Now he drills into me that I am worthless – because of what I am. Now can someone tell me, how does one change oneself, that same self you have become comfortable with all these years in just a matter of 1 year or so? And that too CHANGE because someone else wants you to change, can’t accept you the way you are or maybe gets irritated because of the way you are. Imagine my plight having to put up with it all through.

I completely accept genuine flaws. But I am quite sure not everything about me can be so disastrous, right? Either till date I have been under the spell that I am accepted in my skin or else the world has been blind to my seemingly blaring flaws.

Know what, he has this mirror constantly held unto me, something I do not always like to peep into. In fact, it’s more a magnifying glass that is held unto me. He is a sweet talker. Trust me – you must learn the oratory skills from him. Demeaning the other person outright while not explicitly insulting you but implying more than what those words could actually say!

He is the leech that is sucking out the positive energy (whatever little is left), every ounce of confidence, every bit of self-esteem, leaving me completely hollow.
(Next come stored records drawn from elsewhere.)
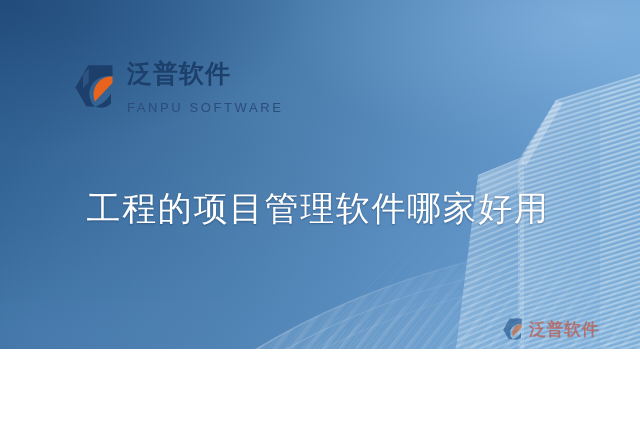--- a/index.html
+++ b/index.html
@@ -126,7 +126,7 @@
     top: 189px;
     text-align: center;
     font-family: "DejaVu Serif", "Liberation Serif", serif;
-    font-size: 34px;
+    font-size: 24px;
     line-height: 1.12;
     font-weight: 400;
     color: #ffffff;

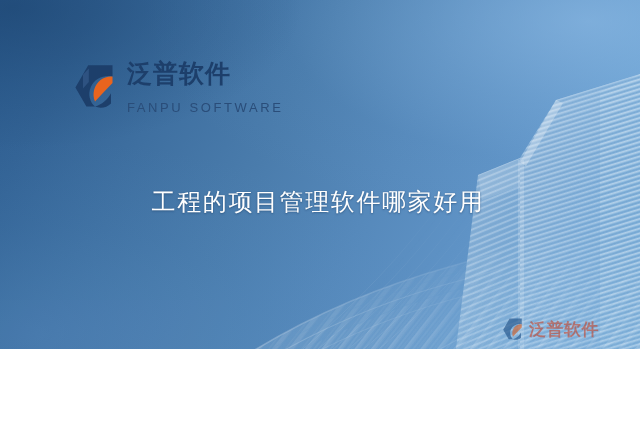--- a/index.html
+++ b/index.html
@@ -376,6 +376,7 @@
       </svg>
       <div class="wm-cn">泛普软件</div>
     </div>
+    <div class="wm-url">www.fanpusoft.com</div>
   </div>
 
 </div>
I have started doubting my capability, my identity, wonder if all the efforts were worth it!

Like the sugarcane is crushed till the last drop is squeezed out, so are you put under the survival test. In the end one thing’s for sure, either you are dismissed as waste or you decide to dismiss yourself, maybe even from this very stage of LIFE!!

P.S: This person is not even remotely connected to me, yet I am myself zonked by his power of disturbing me so much.